Anti-idiotypic antibodies were used to mimic the binding surface of the T4 bacteriophage deoxycytidylate hydroxymethylase enzyme, providing an immunological probe for protein-protein interactions involving this enzyme. Polyclonal dCMP hydroxymethylase antibodies were affinity-purified and used to generate anti-idiotypic antibodies. The anti-idiotypic serum immunoprecipitated two native viral proteins, deoxycytidylate hydroxymethylase (EC 2.1.2.8) and thymidylate synthase (EC 2.1.1.45), from a sonicated detergent-treated extract of T4-infected Escherichia coli. The anti-anti-dCMP hydroxymethylase antibody was found to be specific in binding to the T4 dTMP synthase, with no detectable affinity for the host dTMP synthase.
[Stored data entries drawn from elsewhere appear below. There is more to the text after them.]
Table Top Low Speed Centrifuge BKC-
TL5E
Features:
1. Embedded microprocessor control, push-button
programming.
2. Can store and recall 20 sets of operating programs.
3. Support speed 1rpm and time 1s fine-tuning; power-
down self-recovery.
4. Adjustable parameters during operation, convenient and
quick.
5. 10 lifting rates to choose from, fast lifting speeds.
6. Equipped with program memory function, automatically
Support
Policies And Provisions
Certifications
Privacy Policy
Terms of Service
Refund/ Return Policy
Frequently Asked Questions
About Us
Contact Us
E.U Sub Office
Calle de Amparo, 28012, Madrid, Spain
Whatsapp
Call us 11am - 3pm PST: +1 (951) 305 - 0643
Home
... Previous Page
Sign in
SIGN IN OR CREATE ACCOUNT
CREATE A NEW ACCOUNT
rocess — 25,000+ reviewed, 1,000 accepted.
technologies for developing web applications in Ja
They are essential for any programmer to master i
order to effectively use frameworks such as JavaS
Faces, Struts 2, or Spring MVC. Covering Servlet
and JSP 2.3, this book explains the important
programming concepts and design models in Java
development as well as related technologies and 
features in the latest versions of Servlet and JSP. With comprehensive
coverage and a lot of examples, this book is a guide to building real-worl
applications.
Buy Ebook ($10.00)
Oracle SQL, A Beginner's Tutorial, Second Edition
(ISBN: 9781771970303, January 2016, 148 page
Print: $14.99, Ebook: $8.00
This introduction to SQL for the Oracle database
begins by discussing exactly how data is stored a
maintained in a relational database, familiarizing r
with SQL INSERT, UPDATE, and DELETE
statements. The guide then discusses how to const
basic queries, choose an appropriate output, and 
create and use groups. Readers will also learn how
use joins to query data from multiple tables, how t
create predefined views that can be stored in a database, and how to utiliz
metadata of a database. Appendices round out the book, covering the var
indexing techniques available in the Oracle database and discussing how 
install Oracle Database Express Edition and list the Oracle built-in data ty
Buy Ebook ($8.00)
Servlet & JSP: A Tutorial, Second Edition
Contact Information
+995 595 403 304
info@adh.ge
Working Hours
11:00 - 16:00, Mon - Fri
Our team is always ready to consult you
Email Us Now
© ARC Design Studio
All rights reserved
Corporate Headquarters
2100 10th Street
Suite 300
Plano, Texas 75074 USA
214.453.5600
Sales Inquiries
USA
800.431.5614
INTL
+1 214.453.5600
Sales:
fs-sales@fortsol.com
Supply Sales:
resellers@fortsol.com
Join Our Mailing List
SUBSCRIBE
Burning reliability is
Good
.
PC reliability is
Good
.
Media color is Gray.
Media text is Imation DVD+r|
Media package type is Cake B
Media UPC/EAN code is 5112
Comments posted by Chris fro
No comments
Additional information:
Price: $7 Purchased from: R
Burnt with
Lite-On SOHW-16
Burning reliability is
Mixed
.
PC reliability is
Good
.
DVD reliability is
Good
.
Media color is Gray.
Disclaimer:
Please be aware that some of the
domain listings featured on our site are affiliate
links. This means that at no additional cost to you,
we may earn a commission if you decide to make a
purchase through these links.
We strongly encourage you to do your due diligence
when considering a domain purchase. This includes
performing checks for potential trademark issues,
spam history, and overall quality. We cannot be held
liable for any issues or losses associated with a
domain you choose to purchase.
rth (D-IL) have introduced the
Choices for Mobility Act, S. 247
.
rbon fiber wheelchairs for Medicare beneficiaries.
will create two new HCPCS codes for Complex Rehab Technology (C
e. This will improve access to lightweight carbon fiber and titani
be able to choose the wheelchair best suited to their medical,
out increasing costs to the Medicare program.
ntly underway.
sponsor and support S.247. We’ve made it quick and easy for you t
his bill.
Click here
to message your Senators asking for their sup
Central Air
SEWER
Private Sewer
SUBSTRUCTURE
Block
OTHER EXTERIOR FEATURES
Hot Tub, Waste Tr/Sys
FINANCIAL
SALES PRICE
Previous work in our laboratory has demonstrated the viral dCMP hydroxymethylase and dTMP synthase to be associated in a deoxyribonucleotide synthetase enzyme complex. Our current approach, using anti-idiotypic antibodies as probes for protein-protein interactions, and complementary studies involving dCMP hydroxymethylase enzyme affinity columns indicate a direct association between bacteriophage T4 dCMP hydroxymethylase and dTMP synthase.